Jurisdictions throughout the United States are split on the question of whether a landowner has any duty to persons injured off their premises as a result of conditions which exist on the landowner’s premises. Many states have adopted the so called “agrarian rule.” That rule holds that a landowner owes no duty to persons who are injured off the landowner’s premises even when the injury occurs because of conditions which exist on those premises. The Restatement of Torts §363(1) and (2) makes a distinction based upon the location of the premises. The traditional “agrarian rule” is adopted by the Restatement in rural areas but not in urban areas where a landowner may be held liable when his failure to exercise reasonable care results in an unreasonable risk as a result of the condition of the vegetation on his land near a highway.
In Evans v Southern Holding Corp., 391 So.2d 231 (Fla. 3rd DCA 1980), the District Court adopted the “agrarian rule” and held that there was no duty on the part of a landowner to maintain property free of unsafe obstructions even though a motorist might be endangered by those obstructions. A strong dissenting opinion by Judge Schwartz criticized the “agrarian rule” as one which arose long ago in conditions of a largely agricultural society and had, therefore, long outlived its reason for existence.
In Whitt, supra, the Supreme Court adopted the reasoning of Judge Schwartz and relied upon its decision in McCain v Florida Power Corp., 593 So.2d 500 (Fla. 1992). In McCain the Supreme Court focused on the applicability of the issue of foreseeability as to both duty and proximate cause. In McCain at Page 502-3, the Court held:
The duty element of negligence focuses on whether
the defendant’s conduct foreseeably created a
broader ‘zone of risk’ that poses a general threat
of harm to others. The proximate causation element,
on the other hand, is concerned with whether and to
what extent the defendant’s conduct foreseeably and
substantially caused the specific injury that actually
occurred. In other words, the former is a minimal
threshold legal requirement for opening the
courthouse doors, whereas the latter is part of the
much more specific factual requirement that must be
proved to win the case once the courthouse doors
are open. As is obvious, a defendant might be
under a legal duty of care to a specific plaintiff,
but still not be liable for negligence because proximate
causation cannot be proven.
McCain holds that the trial court must determine whether a “zone of risk” is foreseeable thus creating a duty to act to avoid or minimize that zone. On the other hand, whether the conduct of the defendant proximately caused the injury is almost always a question of fact for the jury to determine.

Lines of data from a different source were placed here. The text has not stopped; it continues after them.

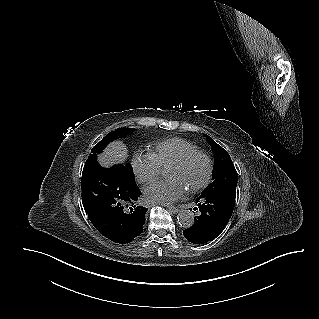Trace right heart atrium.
<instances>
[{"label": "right heart atrium", "mask_w": 319, "mask_h": 319, "mask_svg": "<svg viewBox=\"0 0 319 319\" xmlns=\"http://www.w3.org/2000/svg\"><path fill=\"white\" fill-rule=\"evenodd\" d=\"M131 165L134 176L140 184L152 183L161 173V167L151 153H135Z\"/></svg>", "instance_id": "obj_1"}]
</instances>
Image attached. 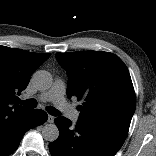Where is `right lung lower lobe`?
I'll list each match as a JSON object with an SVG mask.
<instances>
[{"mask_svg":"<svg viewBox=\"0 0 156 156\" xmlns=\"http://www.w3.org/2000/svg\"><path fill=\"white\" fill-rule=\"evenodd\" d=\"M47 118V113L39 109L12 112L0 117V156L16 150L25 132L43 124Z\"/></svg>","mask_w":156,"mask_h":156,"instance_id":"obj_1","label":"right lung lower lobe"}]
</instances>
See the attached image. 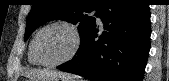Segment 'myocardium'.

Applying the principles annunciated in McCain the Court concluded that there was no reasonable basis to apply a rule of strict nonliability to the issue in Whitt and instead each case must be reviewed independently to determine whether the landowner’s conduct was unreasonable in light of the foreseeable consequences of the failure to act and whether that failure caused the injury.

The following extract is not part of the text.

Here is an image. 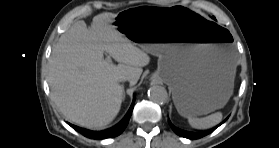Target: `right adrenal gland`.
Returning a JSON list of instances; mask_svg holds the SVG:
<instances>
[{"instance_id": "right-adrenal-gland-1", "label": "right adrenal gland", "mask_w": 279, "mask_h": 148, "mask_svg": "<svg viewBox=\"0 0 279 148\" xmlns=\"http://www.w3.org/2000/svg\"><path fill=\"white\" fill-rule=\"evenodd\" d=\"M125 99V92L123 91V100Z\"/></svg>"}]
</instances>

Accordingly, we conclude that under our analysis
in McCain, the landowners’ conduct here created
a foreseeable zone of risk posing a general threat
of harm toward the patrons of the business as well
as those pedestrians and motorists using the
abutting streets and sidewalks that would
reasonably be affected by the traffic
flow of the business. Notwithstanding this conclusion,
of course, cases like this must be subjected to a
factual determination of whether the landowners
actually breached their duty under the particular
circumstances and whether the accidental death
or injury was a proximate result of any breach
of that duty. In other words, although we conclude
that the landowners had a duty of care, a discrete
factual analysis and determination is required
to determine the landowner’s alleged responsibility
in each case. Whitt, supra, at 285.
Thus in cases where it is alleged that a landowner has allowed his property to become so overgrown that it has obstructed the view of motorists and thus caused an accident, the Court must first determine whether the landowner had a duty, in light of foreseeable circumstances, and then a jury may be asked to determine whether a breach of that duty proximately caused the injury in question.